++++ Supplied passage ++++

Photo Taken From: Audio Visual 1960-2000 page 1285

Beginning in the 1980s, environmental groups opposed to the Green Revolution pressure the Rockefeller and Ford Foundations, and the World Bank to cease funding African agriculture projects. European governments stop supplying inorganic fertilizer to Africa. Norman considers this particular aspect of the environmental movement radical and naive. He goes on record as saying - "some of the environmental lobbyists of the Western nations are the salt of the earth, but many of them are elitists. They've never experienced the physical sensation of hunger. They do their lobbying from comfortable office suites in Washington or Brussels. If they lived just one month amid the misery of the developing world, as I have for fifty years, they'd be crying out for tractors and fertilizer and irrigation canals and be outraged that fashionable elitists back home were trying to deny them these things".

++++

**About this exercise:**
Answer these questions using the passage on opposition to the Green Revolution above:
1. Which bodies did environmental groups pressure to stop funding African agriculture projects?
2. What did European governments stop supplying to Africa?
3. In which cities does Norman's statement place the lobbyists' office suites?

++++ Listed entries ++++

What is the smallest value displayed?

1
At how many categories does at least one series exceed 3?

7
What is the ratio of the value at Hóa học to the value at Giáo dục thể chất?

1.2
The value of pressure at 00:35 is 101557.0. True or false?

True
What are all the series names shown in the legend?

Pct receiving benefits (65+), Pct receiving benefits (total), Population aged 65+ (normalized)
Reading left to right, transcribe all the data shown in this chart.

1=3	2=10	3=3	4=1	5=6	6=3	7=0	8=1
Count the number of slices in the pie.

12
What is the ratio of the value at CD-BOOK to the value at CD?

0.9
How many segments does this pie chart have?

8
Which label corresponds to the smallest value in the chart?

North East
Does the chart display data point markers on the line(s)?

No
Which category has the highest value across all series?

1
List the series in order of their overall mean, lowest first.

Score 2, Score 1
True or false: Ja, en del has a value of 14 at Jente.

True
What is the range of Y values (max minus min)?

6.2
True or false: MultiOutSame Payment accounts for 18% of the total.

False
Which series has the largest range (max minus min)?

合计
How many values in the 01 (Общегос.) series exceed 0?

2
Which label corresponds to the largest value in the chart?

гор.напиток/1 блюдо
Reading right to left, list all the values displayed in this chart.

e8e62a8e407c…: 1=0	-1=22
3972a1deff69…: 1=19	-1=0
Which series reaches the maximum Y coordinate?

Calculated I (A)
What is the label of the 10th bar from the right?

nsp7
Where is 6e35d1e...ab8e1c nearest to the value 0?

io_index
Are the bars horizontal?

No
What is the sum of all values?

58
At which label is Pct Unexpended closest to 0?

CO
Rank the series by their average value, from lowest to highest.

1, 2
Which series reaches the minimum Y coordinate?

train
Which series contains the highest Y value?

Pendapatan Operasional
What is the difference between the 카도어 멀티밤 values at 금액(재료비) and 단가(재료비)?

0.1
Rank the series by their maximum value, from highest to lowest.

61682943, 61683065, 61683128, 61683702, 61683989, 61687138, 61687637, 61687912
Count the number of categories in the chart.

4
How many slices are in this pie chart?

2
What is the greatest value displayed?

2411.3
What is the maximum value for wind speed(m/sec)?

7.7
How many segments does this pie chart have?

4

++++

**Response below:**
1. The Rockefeller and Ford Foundations, and the World Bank.
2. Inorganic fertilizer.
3. Washington or Brussels.